→ **Page excerpt**:
□ □ □ □ □ □ □
Spacing is flexible. The expressions 2+2, 2 +2, 2+ 2, or even 2 + 2 all yield the same result. Spaces exist purely to make code easier for humans to read; R ignores them.

To get the hang of typing commands and seeing results, try the following calculations. For each line, type the code exactly as shown and press Enter.

# 5 minus 10
5 - 10

[1] -5

# 2 times 3
2 * 3

[1] 6

# 4 divided by 6
4 / 6

[1] 0.6666667

# 10 to the power of 2
10 ^ 2

[1] 100

Calculations like these in R work much like those on a hand-held calculator. See the Arithmetic in R callout for an overview.

Arithmetic in R

Arithmetic in R works much like an ordinary calculator:

+ addition
- subtraction
* multiplication
/ division
^ (or **) exponents

Round brackets or parentheses () group terms. R follows the standard order of operations, which is often remembered by mnemonics like BODMAS (Brackets, Orders, Division/Multiplication, Addition/Subtraction) or PEMDAS (Parentheses, Exponents, Multiplication/Division, Addition/Subtraction).

Parentheses / Brackets (): Operations inside round brackets or parentheses are always evaluated first, from the innermost set outwards.
Exponents / Orders ^ (or **): Exponentiation (raising to a power) is performed next. In R, the ^ operator is right-associative, meaning 2^3^2 is evaluated as 2^(3^2), not (2^3)^2.
Multiplication * and Division /: These operations are performed next, with equal precedence. When multiple multiplication and division operations appear consecutively, they are evaluated from left to right.
Addition + and Subtraction -: These operations are performed last, with equal precedence. Like multiplication and division, when multiple addition and subtraction operations appear consecutively, they are evaluated from left to right.

For example:

(10 + 4) * (2 ^ 3) / (8 - 1)

[1] 16

2.7.1 Functions

Calculations with +, *, and other operators are useful, but most of R’s power comes from functions. Think of a function as a command: you supply input, it does its job, and it returns a result. Run a function by writing its name followed by parentheses, placing the input inside the parentheses.

log(10)     # natural logarithm of 10

[1] 2.302585

sqrt(25)    # square root of 25

[1] 5

abs(-3.4)   # absolute value of –3.4

[1] 3.4

Each line sends a number into the command, and R returns an answer.

Some functions take multiple inputs and return a single value:

log(10, 2)  # logarithm of 10 to base 2

[1] 3.321928

Here 10 is the number and 2 is the base.

Other functions accept one input value and return several values:

rnorm(3)    # three random draws from a normal distribution

[1]  0.73925723  0.01512091 -1.38167954

The input 3 tells rnorm how many random numbers to generate; the output is a set of three numbers.

R has a vast number of functions; probably hundreds of thousands when you include add-on packages. Throughout this book we will see many of them in action. Each one does something different, but all follow the same principle: data in → data out.

Tip 2.1: What does a command do? Use ?command.
□ □ □ □ □ □ □
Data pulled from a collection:

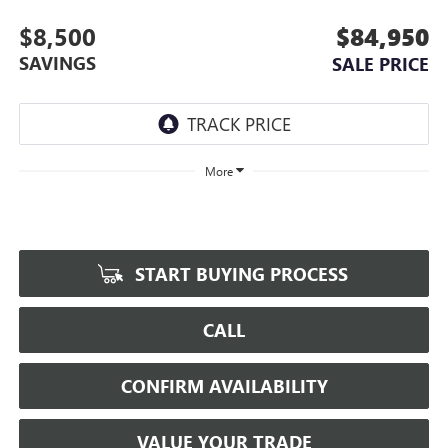
$8,500
$84,950
SAVINGS
SALE PRICE
More
START BUYING PROCESS
CALL
CONFIRM AVAILABILITY
VALUE YOUR TRADE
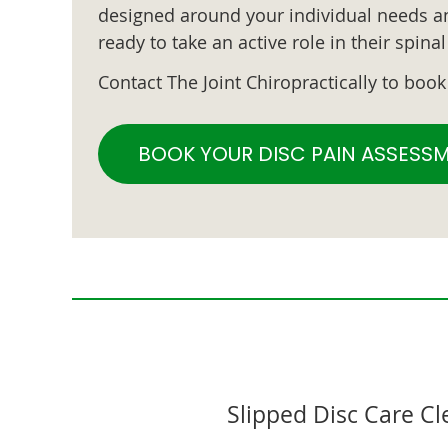
designed around your individual needs an
ready to take an active role in their spin
Contact The Joint Chiropractically to boo
BOOK YOUR DISC PAIN ASSESS
Slipped Disc Care C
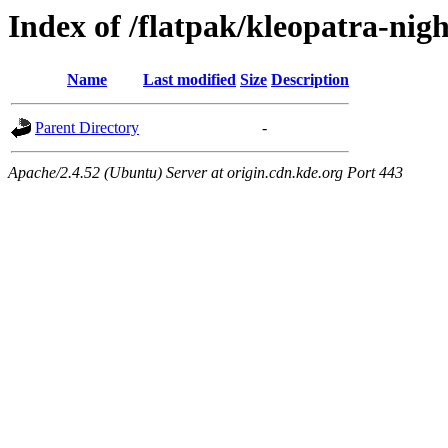
Index of /flatpak/kleopatra-nigh
Name
Last modified
Size
Description
Parent Directory
-
Apache/2.4.52 (Ubuntu) Server at origin.cdn.kde.org Port 443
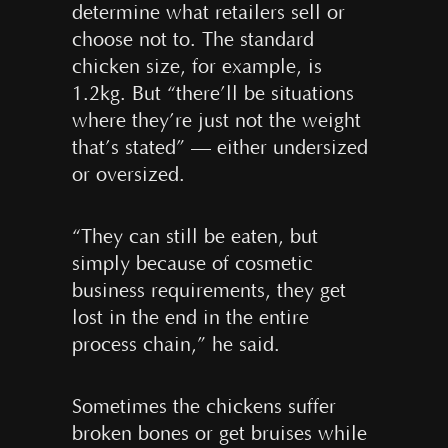
determine what retailers sell or
choose not to. The standard
chicken size, for example, is
1.2kg. But “there’ll be situations
where they’re just not the weight
that’s stated” — either undersized
or oversized.
“They can still be eaten, but
simply because of cosmetic
business requirements, they get
lost in the end in the entire
process chain,” he said.
Sometimes the chickens suffer
broken bones or get bruises while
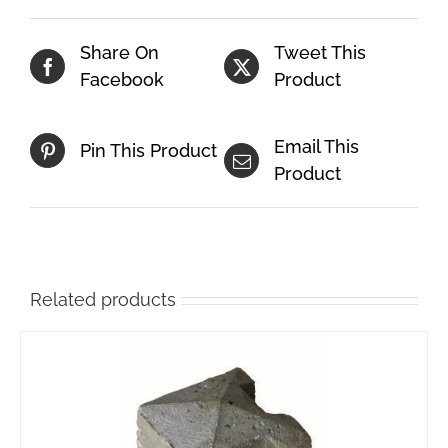
Share On
Tweet This
Facebook
Product
Email This
Pin This Product
Product
Related products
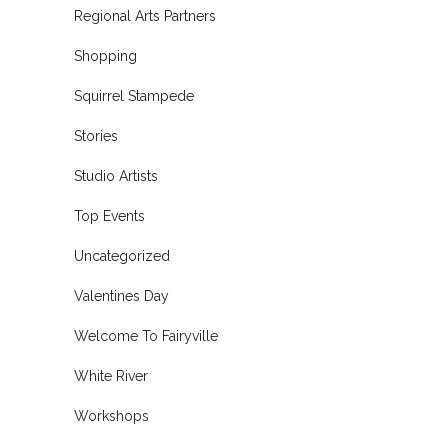
Regional Arts Partners
Shopping
Squirrel Stampede
Stories
Studio Artists
Top Events
Uncategorized
Valentines Day
Welcome To Fairyville
White River
Workshops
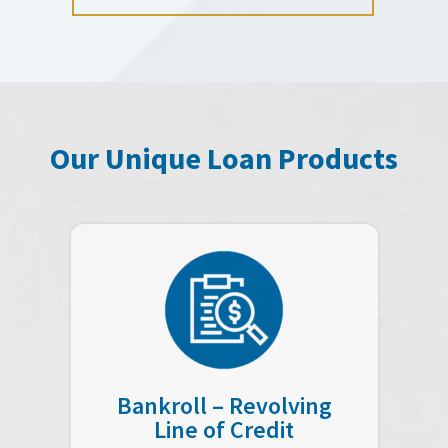
Our Unique Loan Products
Bankroll – Revolving
Line of Credit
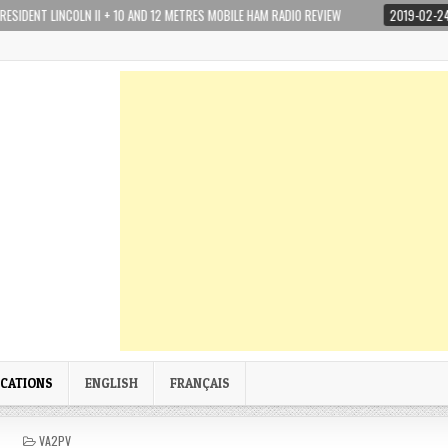
NCOLN II + 10 AND 12 METRES MOBILE HAM RADIO REVIEW
2019-02-24
YAESU
ICATIONS
ENGLISH
FRANÇAIS
P
VA2PV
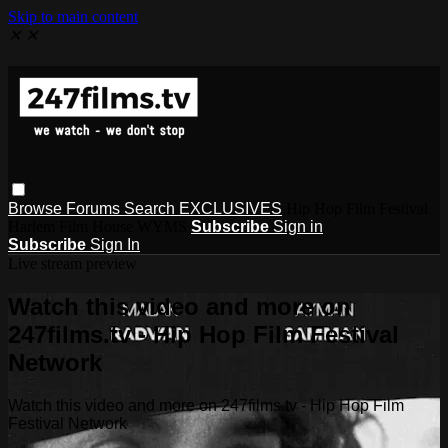
Skip to main content
✕
✕
Browse
Forums
Search
EXCLUSIVES
Hip Hop Film Festival
Harlem Film House WYMS
Subscribe
Sign in
Subscribe
Sign In
Live stream preview
Watch this video and more on
247films.tv - Hip Hop Film Festival
Network
Watch this video and more on 247films.tv - Hip Hop Film
Festival Network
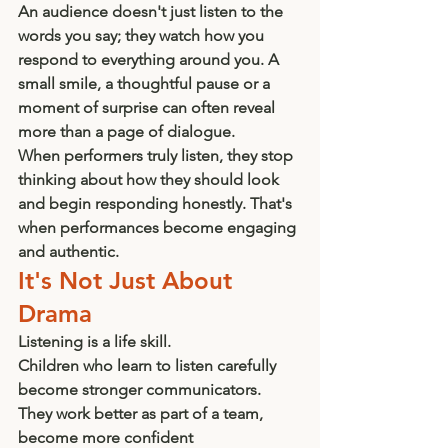
An audience doesn't just listen to the 
words you say; they watch how you 
respond to everything around you. A 
small smile, a thoughtful pause or a 
moment of surprise can often reveal 
more than a page of dialogue.
When performers truly listen, they stop 
thinking about how they should look 
and begin responding honestly. That's 
when performances become engaging 
and authentic.
It's Not Just About 
Drama
Listening is a life skill.
Children who learn to listen carefully 
become stronger communicators. 
They work better as part of a team, 
become more confident 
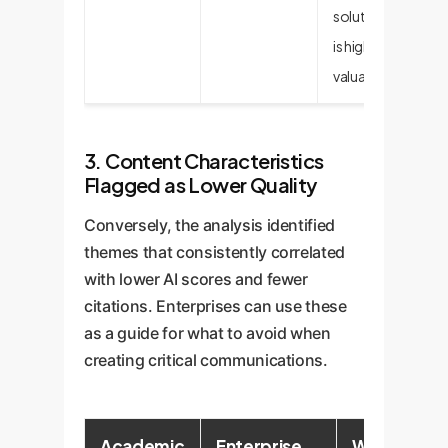
solution, which
is highly
valuable.
3. Content Characteristics
Flagged as Lower Quality
Conversely, the analysis identified
themes that consistently correlated
with lower AI scores and fewer
citations. Enterprises can use these
as a guide for what to avoid when
creating critical communications.
Academic
Enterprise
Why It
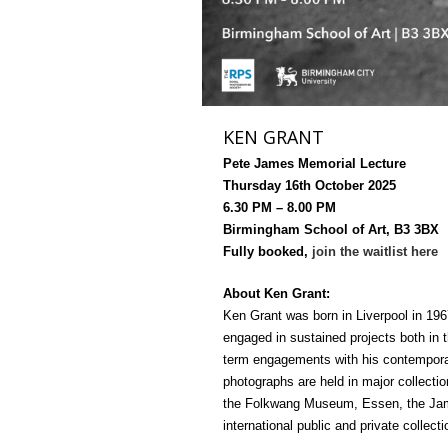
KEN GRANT
Pete James Memorial Lecture
Thursday 16th October 2025
6.30 PM – 8.00 PM
Birmingham School of Art, B3 3BX
Fully booked,
join the waitlist here
About Ken Grant:
Ken Grant was born in Liverpool in 196
engaged in sustained projects both in 
term engagements with his contempora
photographs are held in major collecti
the Folkwang Museum, Essen, the Jame
international public and private collecti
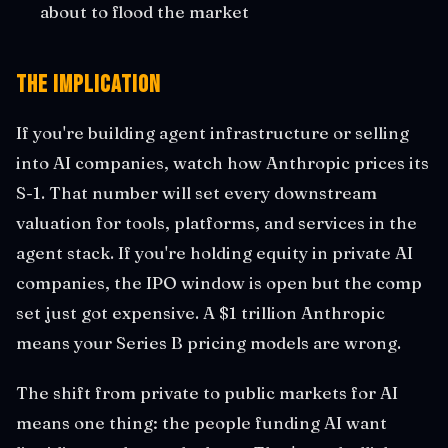
about to flood the market
The Implication
If you're building agent infrastructure or selling
into AI companies, watch how Anthropic prices its
S-1. That number will set every downstream
valuation for tools, platforms, and services in the
agent stack. If you're holding equity in private AI
companies, the IPO window is open but the comp
set just got expensive. A $1 trillion Anthropic
means your Series B pricing models are wrong.
The shift from private to public markets for AI
means one thing: the people funding AI want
□ □ □ □ □ □ □
→ **Exercises**:
**a)** According to the R arithmetic excerpt, how does R evaluate 2^3^2?
**b)** Identify each line in the records that contains the word "agent".

→ **Per-task answers**:
**a)** R evaluates it as 2^(3^2), not (2^3)^2, because the ^ operator is right-associative.

**b)**
If you're building agent infrastructure or selling
agent stack. If you're holding equity in private AI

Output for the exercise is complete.